» **Problem details**
All of the data should be reproduced word for word, though its pictures must be omitted.

» **Dataset records**
-*-

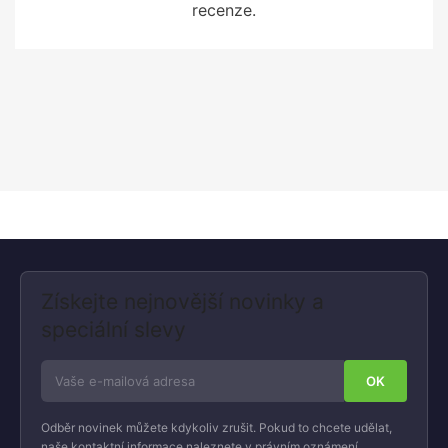
recenze.
Získejte nejnovější novinky a
speciální slevy
Odběr novinek můžete kdykoliv zrušit. Pokud to chcete udělat,
naše kontaktní informace naleznete v právním oznámení.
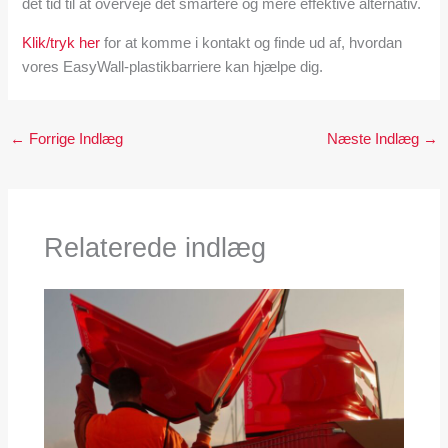
det tid til at overveje det smartere og mere effektive alternativ.
Klik/tryk her
for at komme i kontakt og finde ud af, hvordan
vores EasyWall-plastikbarriere kan hjælpe dig.
←
Forrige Indlæg
Næste Indlæg
→
Relaterede indlæg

-*-

» **Task output**
recenze.
Získejte nejnovější novinky a
speciální slevy
Odběr novinek můžete kdykoliv zrušit. Pokud to chcete udělat,
naše kontaktní informace naleznete v právním oznámení.
det tid til at overveje det smartere og mere effektive alternativ.
Klik/tryk her
for at komme i kontakt og finde ud af, hvordan
vores EasyWall-plastikbarriere kan hjælpe dig.
←
Forrige Indlæg
Næste Indlæg
→
Relaterede indlæg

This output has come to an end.